The answer must be the complete listing, copied exactly.

═════ INFORMATION

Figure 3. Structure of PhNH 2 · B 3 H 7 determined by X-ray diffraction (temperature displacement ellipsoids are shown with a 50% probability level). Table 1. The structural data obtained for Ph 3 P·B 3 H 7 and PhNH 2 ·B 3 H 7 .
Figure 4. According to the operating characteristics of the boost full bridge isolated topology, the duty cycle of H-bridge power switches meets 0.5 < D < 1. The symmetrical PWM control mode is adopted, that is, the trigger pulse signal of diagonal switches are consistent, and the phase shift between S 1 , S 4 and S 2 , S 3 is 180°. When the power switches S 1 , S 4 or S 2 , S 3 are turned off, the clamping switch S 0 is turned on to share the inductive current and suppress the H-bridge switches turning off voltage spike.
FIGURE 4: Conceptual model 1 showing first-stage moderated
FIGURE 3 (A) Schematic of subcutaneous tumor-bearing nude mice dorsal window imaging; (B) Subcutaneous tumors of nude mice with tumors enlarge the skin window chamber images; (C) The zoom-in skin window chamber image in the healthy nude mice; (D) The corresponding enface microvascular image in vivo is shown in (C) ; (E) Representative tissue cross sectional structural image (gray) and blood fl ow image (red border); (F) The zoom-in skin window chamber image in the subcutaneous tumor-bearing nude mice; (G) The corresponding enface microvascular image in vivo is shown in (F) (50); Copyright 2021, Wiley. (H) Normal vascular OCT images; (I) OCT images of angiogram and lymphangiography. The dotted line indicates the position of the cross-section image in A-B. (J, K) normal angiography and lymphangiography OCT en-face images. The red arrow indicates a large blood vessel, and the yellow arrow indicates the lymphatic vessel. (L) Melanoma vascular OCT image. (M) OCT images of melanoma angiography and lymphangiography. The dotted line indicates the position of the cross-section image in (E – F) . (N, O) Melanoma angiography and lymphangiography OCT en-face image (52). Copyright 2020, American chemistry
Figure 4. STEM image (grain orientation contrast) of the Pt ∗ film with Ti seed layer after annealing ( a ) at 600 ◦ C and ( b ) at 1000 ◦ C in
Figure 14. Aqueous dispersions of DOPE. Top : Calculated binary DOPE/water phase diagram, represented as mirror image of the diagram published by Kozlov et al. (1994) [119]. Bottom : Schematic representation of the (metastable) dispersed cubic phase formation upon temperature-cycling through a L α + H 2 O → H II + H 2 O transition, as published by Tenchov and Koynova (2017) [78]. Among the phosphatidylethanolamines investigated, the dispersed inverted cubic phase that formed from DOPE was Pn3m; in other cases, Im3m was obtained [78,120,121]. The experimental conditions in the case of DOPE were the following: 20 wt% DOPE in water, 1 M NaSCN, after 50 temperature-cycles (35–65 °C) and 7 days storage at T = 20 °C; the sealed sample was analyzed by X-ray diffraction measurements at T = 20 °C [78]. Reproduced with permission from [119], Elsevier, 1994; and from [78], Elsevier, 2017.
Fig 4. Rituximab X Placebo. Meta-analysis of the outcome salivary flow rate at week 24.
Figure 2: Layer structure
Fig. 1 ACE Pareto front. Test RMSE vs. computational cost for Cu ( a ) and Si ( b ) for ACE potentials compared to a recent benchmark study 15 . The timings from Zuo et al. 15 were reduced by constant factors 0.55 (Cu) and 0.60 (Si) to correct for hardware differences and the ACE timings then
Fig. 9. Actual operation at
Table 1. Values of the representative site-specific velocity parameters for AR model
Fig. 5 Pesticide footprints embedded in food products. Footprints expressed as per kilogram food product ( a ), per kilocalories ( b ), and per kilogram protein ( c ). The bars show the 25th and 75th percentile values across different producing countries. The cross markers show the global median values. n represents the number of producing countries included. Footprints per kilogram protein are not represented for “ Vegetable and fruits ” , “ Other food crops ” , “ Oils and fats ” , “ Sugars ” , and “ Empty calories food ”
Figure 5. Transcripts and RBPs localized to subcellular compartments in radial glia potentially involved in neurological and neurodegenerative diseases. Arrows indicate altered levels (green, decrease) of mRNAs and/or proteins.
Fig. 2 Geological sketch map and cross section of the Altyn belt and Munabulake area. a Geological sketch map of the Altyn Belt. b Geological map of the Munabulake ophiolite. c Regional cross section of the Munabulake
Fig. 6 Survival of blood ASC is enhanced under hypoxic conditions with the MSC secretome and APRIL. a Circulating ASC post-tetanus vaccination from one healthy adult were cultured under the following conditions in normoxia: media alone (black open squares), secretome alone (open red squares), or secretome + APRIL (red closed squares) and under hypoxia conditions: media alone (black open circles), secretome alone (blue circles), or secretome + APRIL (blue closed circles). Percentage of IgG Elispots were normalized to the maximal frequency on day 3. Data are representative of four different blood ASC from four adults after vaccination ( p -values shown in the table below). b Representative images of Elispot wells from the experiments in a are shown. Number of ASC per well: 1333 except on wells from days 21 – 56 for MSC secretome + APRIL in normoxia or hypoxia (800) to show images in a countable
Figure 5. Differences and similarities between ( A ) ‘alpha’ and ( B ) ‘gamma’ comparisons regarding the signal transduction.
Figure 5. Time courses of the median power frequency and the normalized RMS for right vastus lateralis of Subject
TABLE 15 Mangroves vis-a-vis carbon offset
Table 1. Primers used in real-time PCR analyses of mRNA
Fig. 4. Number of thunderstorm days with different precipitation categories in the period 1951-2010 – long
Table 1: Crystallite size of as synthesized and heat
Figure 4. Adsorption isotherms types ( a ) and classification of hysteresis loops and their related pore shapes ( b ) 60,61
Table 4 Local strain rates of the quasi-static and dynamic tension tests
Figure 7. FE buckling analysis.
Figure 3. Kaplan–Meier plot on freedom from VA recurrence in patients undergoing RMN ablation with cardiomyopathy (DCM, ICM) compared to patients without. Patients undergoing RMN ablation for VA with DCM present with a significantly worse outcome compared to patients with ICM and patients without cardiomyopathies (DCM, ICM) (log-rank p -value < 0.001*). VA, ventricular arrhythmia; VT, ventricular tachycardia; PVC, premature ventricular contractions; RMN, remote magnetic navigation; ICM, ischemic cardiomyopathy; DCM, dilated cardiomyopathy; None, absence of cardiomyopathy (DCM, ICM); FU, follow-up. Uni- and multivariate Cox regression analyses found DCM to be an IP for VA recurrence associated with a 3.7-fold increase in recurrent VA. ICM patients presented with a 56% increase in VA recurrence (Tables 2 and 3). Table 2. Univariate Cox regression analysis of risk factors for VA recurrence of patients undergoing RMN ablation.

══════════

#### OUTPUT OF THE EXERCISE:
Figure 3. Structure of PhNH 2 · B 3 H 7 determined by X-ray diffraction (temperature displacement ellipsoids are shown with a 50% probability level). Table 1. The structural data obtained for Ph 3 P·B 3 H 7 and PhNH 2 ·B 3 H 7 .
Figure 4. According to the operating characteristics of the boost full bridge isolated topology, the duty cycle of H-bridge power switches meets 0.5 < D < 1. The symmetrical PWM control mode is adopted, that is, the trigger pulse signal of diagonal switches are consistent, and the phase shift between S 1 , S 4 and S 2 , S 3 is 180°. When the power switches S 1 , S 4 or S 2 , S 3 are turned off, the clamping switch S 0 is turned on to share the inductive current and suppress the H-bridge switches turning off voltage spike.
FIGURE 4: Conceptual model 1 showing first-stage moderated
FIGURE 3 (A) Schematic of subcutaneous tumor-bearing nude mice dorsal window imaging; (B) Subcutaneous tumors of nude mice with tumors enlarge the skin window chamber images; (C) The zoom-in skin window chamber image in the healthy nude mice; (D) The corresponding enface microvascular image in vivo is shown in (C) ; (E) Representative tissue cross sectional structural image (gray) and blood fl ow image (red border); (F) The zoom-in skin window chamber image in the subcutaneous tumor-bearing nude mice; (G) The corresponding enface microvascular image in vivo is shown in (F) (50); Copyright 2021, Wiley. (H) Normal vascular OCT images; (I) OCT images of angiogram and lymphangiography. The dotted line indicates the position of the cross-section image in A-B. (J, K) normal angiography and lymphangiography OCT en-face images. The red arrow indicates a large blood vessel, and the yellow arrow indicates the lymphatic vessel. (L) Melanoma vascular OCT image. (M) OCT images of melanoma angiography and lymphangiography. The dotted line indicates the position of the cross-section image in (E – F) . (N, O) Melanoma angiography and lymphangiography OCT en-face image (52). Copyright 2020, American chemistry
Figure 4. STEM image (grain orientation contrast) of the Pt ∗ film with Ti seed layer after annealing ( a ) at 600 ◦ C and ( b ) at 1000 ◦ C in
Figure 14. Aqueous dispersions of DOPE. Top : Calculated binary DOPE/water phase diagram, represented as mirror image of the diagram published by Kozlov et al. (1994) [119]. Bottom : Schematic representation of the (metastable) dispersed cubic phase formation upon temperature-cycling through a L α + H 2 O → H II + H 2 O transition, as published by Tenchov and Koynova (2017) [78]. Among the phosphatidylethanolamines investigated, the dispersed inverted cubic phase that formed from DOPE was Pn3m; in other cases, Im3m was obtained [78,120,121]. The experimental conditions in the case of DOPE were the following: 20 wt% DOPE in water, 1 M NaSCN, after 50 temperature-cycles (35–65 °C) and 7 days storage at T = 20 °C; the sealed sample was analyzed by X-ray diffraction measurements at T = 20 °C [78]. Reproduced with permission from [119], Elsevier, 1994; and from [78], Elsevier, 2017.
Fig 4. Rituximab X Placebo. Meta-analysis of the outcome salivary flow rate at week 24.
Figure 2: Layer structure
Fig. 1 ACE Pareto front. Test RMSE vs. computational cost for Cu ( a ) and Si ( b ) for ACE potentials compared to a recent benchmark study 15 . The timings from Zuo et al. 15 were reduced by constant factors 0.55 (Cu) and 0.60 (Si) to correct for hardware differences and the ACE timings then
Fig. 9. Actual operation at
Table 1. Values of the representative site-specific velocity parameters for AR model
Fig. 5 Pesticide footprints embedded in food products. Footprints expressed as per kilogram food product ( a ), per kilocalories ( b ), and per kilogram protein ( c ). The bars show the 25th and 75th percentile values across different producing countries. The cross markers show the global median values. n represents the number of producing countries included. Footprints per kilogram protein are not represented for “ Vegetable and fruits ” , “ Other food crops ” , “ Oils and fats ” , “ Sugars ” , and “ Empty calories food ”
Figure 5. Transcripts and RBPs localized to subcellular compartments in radial glia potentially involved in neurological and neurodegenerative diseases. Arrows indicate altered levels (green, decrease) of mRNAs and/or proteins.
Fig. 2 Geological sketch map and cross section of the Altyn belt and Munabulake area. a Geological sketch map of the Altyn Belt. b Geological map of the Munabulake ophiolite. c Regional cross section of the Munabulake
Fig. 6 Survival of blood ASC is enhanced under hypoxic conditions with the MSC secretome and APRIL. a Circulating ASC post-tetanus vaccination from one healthy adult were cultured under the following conditions in normoxia: media alone (black open squares), secretome alone (open red squares), or secretome + APRIL (red closed squares) and under hypoxia conditions: media alone (black open circles), secretome alone (blue circles), or secretome + APRIL (blue closed circles). Percentage of IgG Elispots were normalized to the maximal frequency on day 3. Data are representative of four different blood ASC from four adults after vaccination ( p -values shown in the table below). b Representative images of Elispot wells from the experiments in a are shown. Number of ASC per well: 1333 except on wells from days 21 – 56 for MSC secretome + APRIL in normoxia or hypoxia (800) to show images in a countable
Figure 5. Differences and similarities between ( A ) ‘alpha’ and ( B ) ‘gamma’ comparisons regarding the signal transduction.
Figure 5. Time courses of the median power frequency and the normalized RMS for right vastus lateralis of Subject
TABLE 15 Mangroves vis-a-vis carbon offset
Table 1. Primers used in real-time PCR analyses of mRNA
Fig. 4. Number of thunderstorm days with different precipitation categories in the period 1951-2010 – long
Table 1: Crystallite size of as synthesized and heat
Figure 4. Adsorption isotherms types ( a ) and classification of hysteresis loops and their related pore shapes ( b ) 60,61
Table 4 Local strain rates of the quasi-static and dynamic tension tests
Figure 7. FE buckling analysis.
Figure 3. Kaplan–Meier plot on freedom from VA recurrence in patients undergoing RMN ablation with cardiomyopathy (DCM, ICM) compared to patients without. Patients undergoing RMN ablation for VA with DCM present with a significantly worse outcome compared to patients with ICM and patients without cardiomyopathies (DCM, ICM) (log-rank p -value < 0.001*). VA, ventricular arrhythmia; VT, ventricular tachycardia; PVC, premature ventricular contractions; RMN, remote magnetic navigation; ICM, ischemic cardiomyopathy; DCM, dilated cardiomyopathy; None, absence of cardiomyopathy (DCM, ICM); FU, follow-up. Uni- and multivariate Cox regression analyses found DCM to be an IP for VA recurrence associated with a 3.7-fold increase in recurrent VA. ICM patients presented with a 56% increase in VA recurrence (Tables 2 and 3). Table 2. Univariate Cox regression analysis of risk factors for VA recurrence of patients undergoing RMN ablation.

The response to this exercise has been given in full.